>> BEGIN INPUT
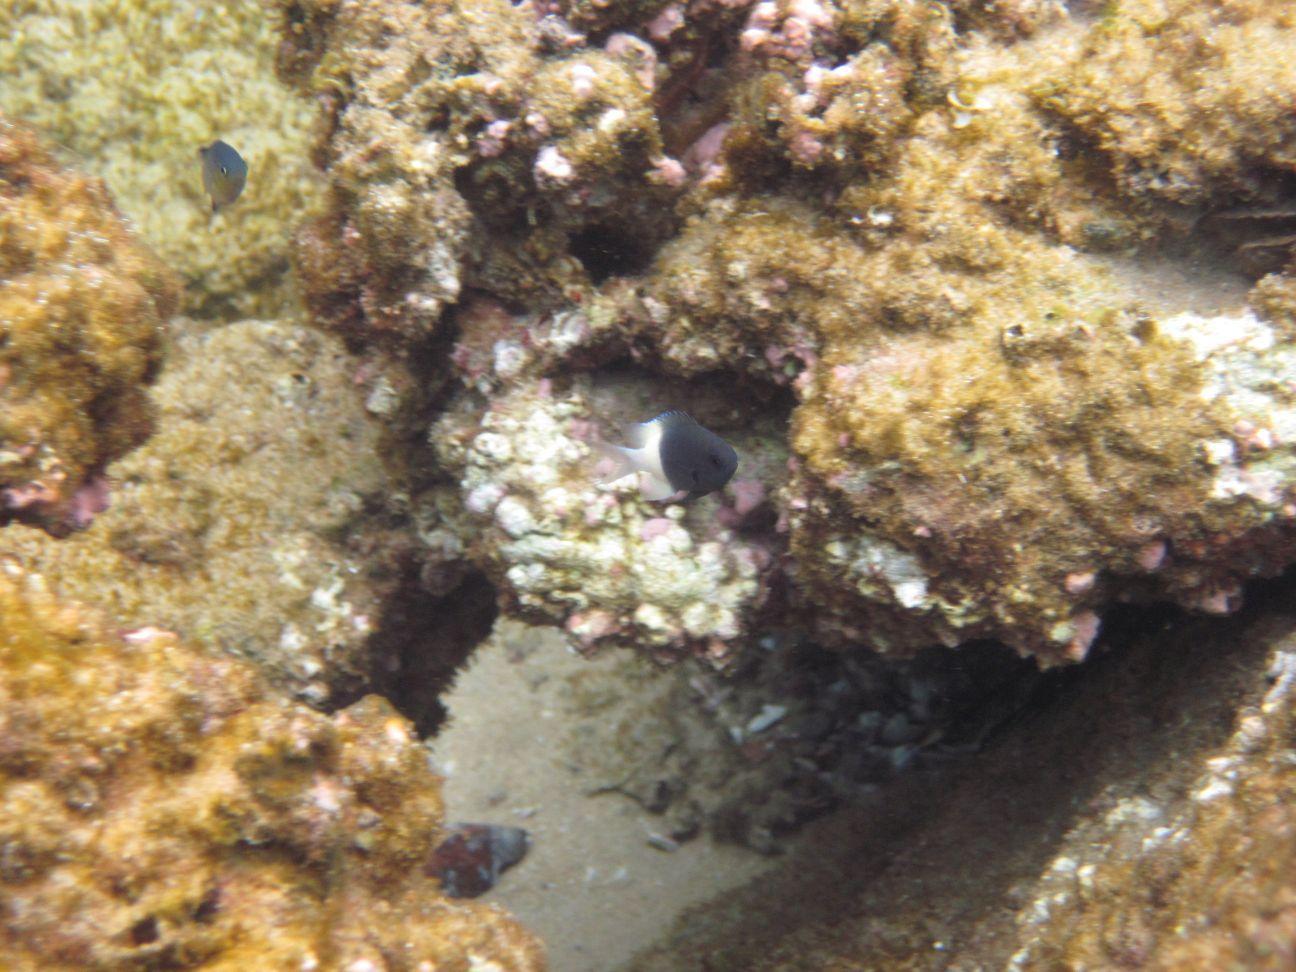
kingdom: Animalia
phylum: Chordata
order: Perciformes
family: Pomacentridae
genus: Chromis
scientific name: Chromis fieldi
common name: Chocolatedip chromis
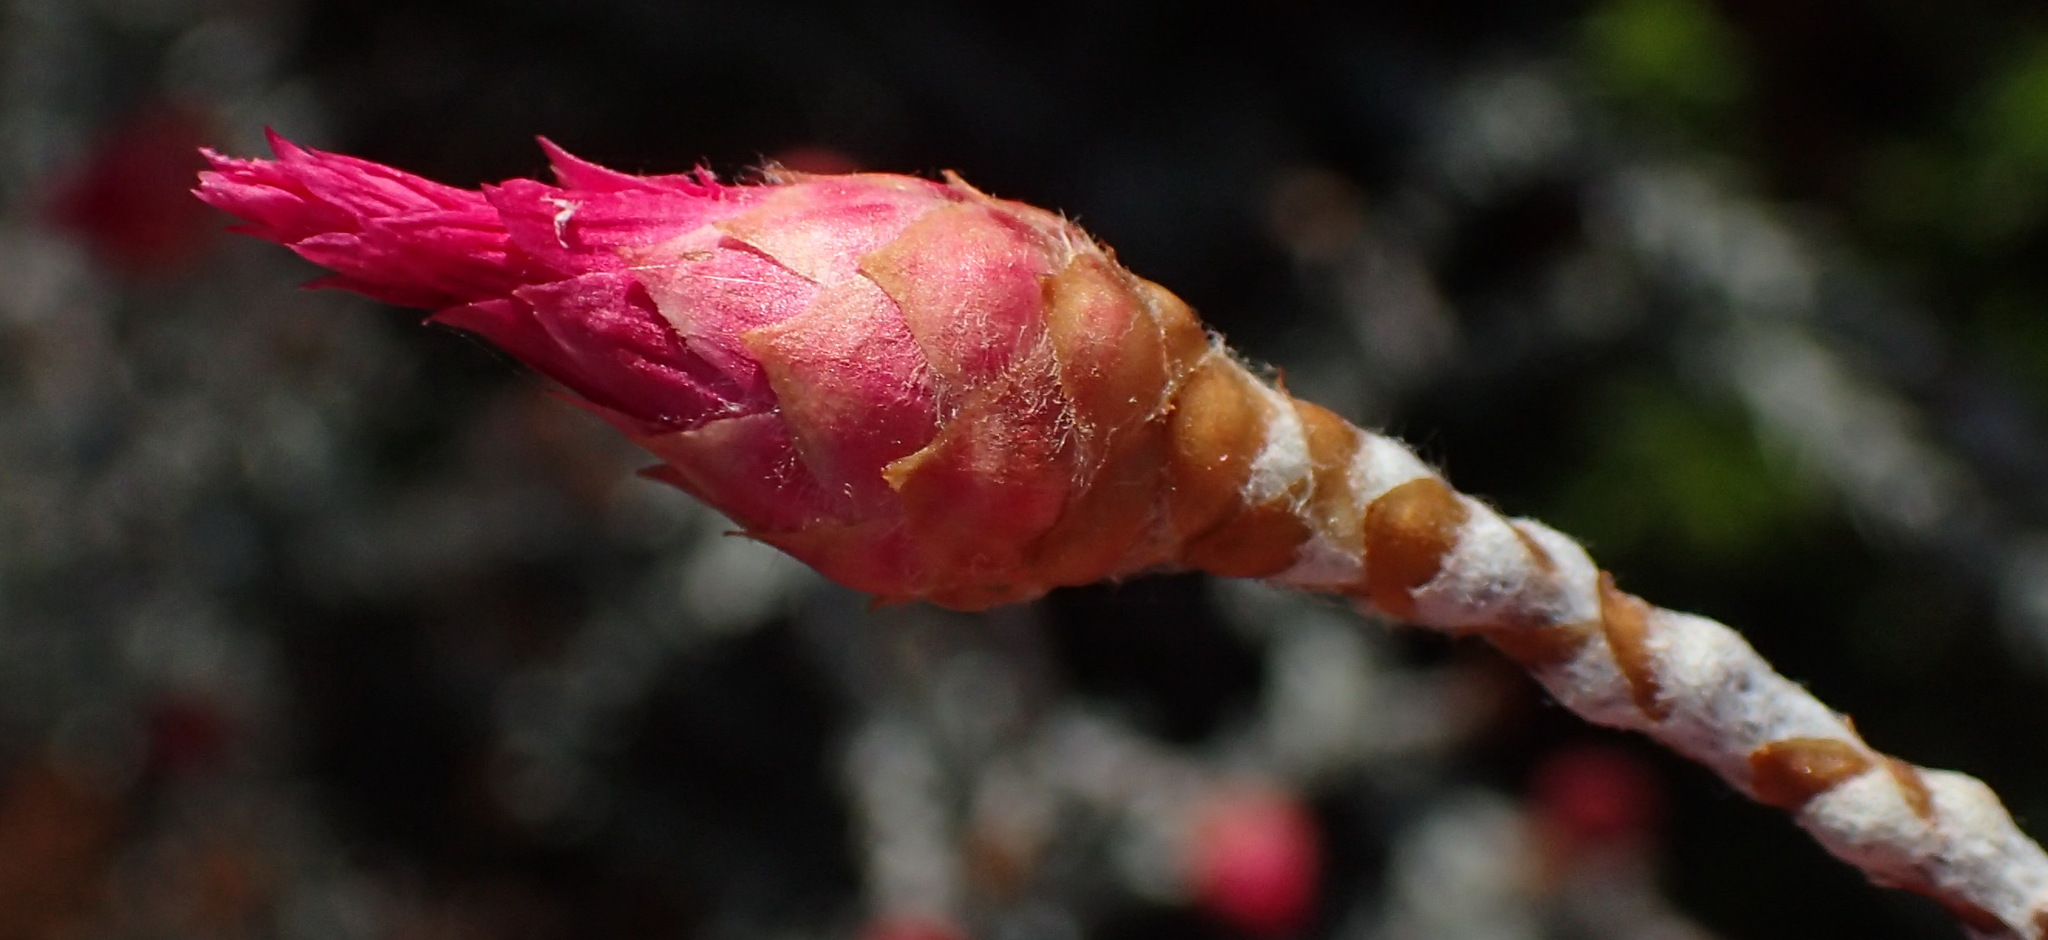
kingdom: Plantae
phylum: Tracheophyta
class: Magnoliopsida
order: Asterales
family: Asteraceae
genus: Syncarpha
>> END INPUT
>> BEGIN INPUT
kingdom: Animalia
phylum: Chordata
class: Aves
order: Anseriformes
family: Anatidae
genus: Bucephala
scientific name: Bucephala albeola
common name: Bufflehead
>> END INPUT
>> BEGIN INPUT
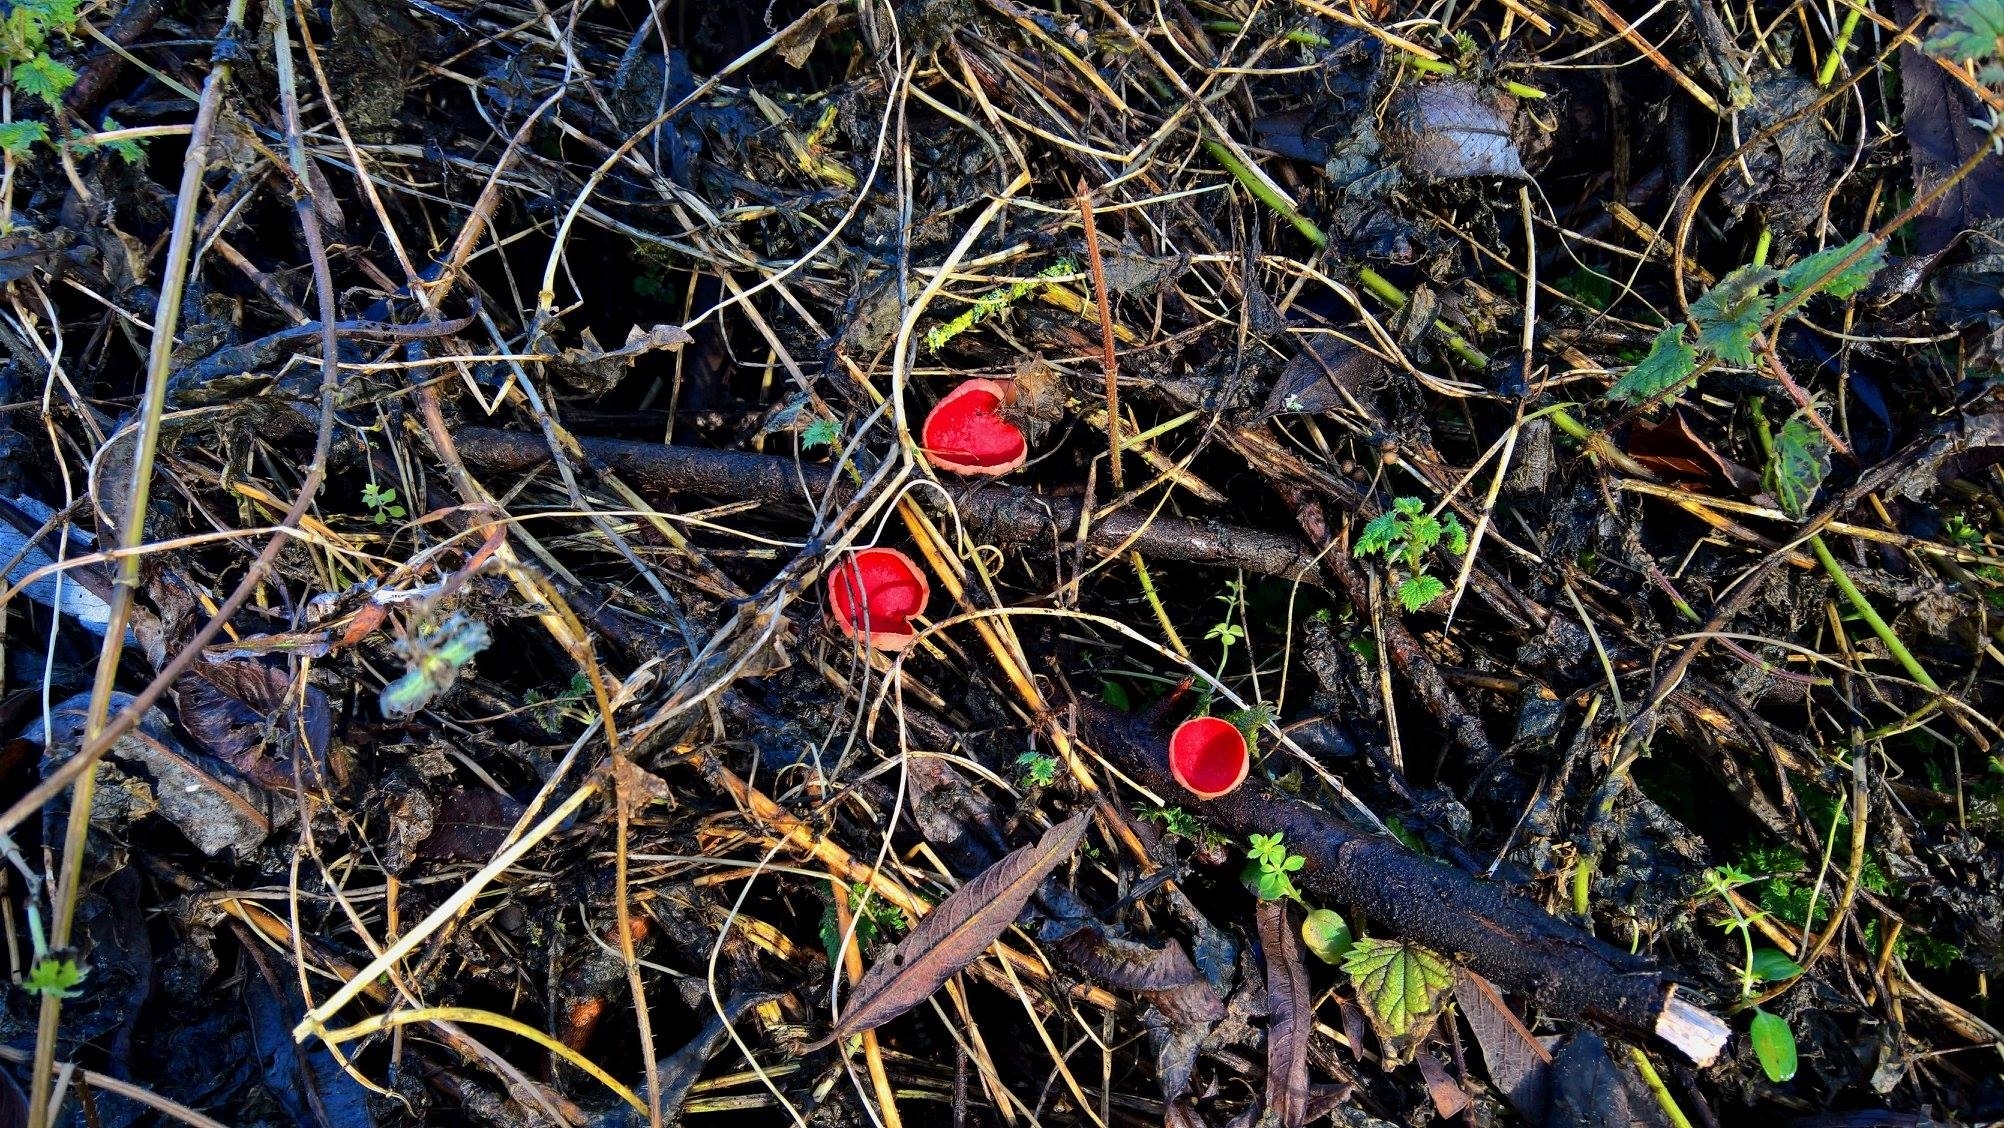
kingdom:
>> END INPUT
Quote the material beginning at the line that contains "order: Perciformes" and stopping after the line that contains "genus: Syncarpha". Leave the pictures out of your answer.

order: Perciformes
family: Pomacentridae
genus: Chromis
scientific name: Chromis fieldi
common name: Chocolatedip chromis
kingdom: Plantae
phylum: Tracheophyta
class: Magnoliopsida
order: Asterales
family: Asteraceae
genus: Syncarpha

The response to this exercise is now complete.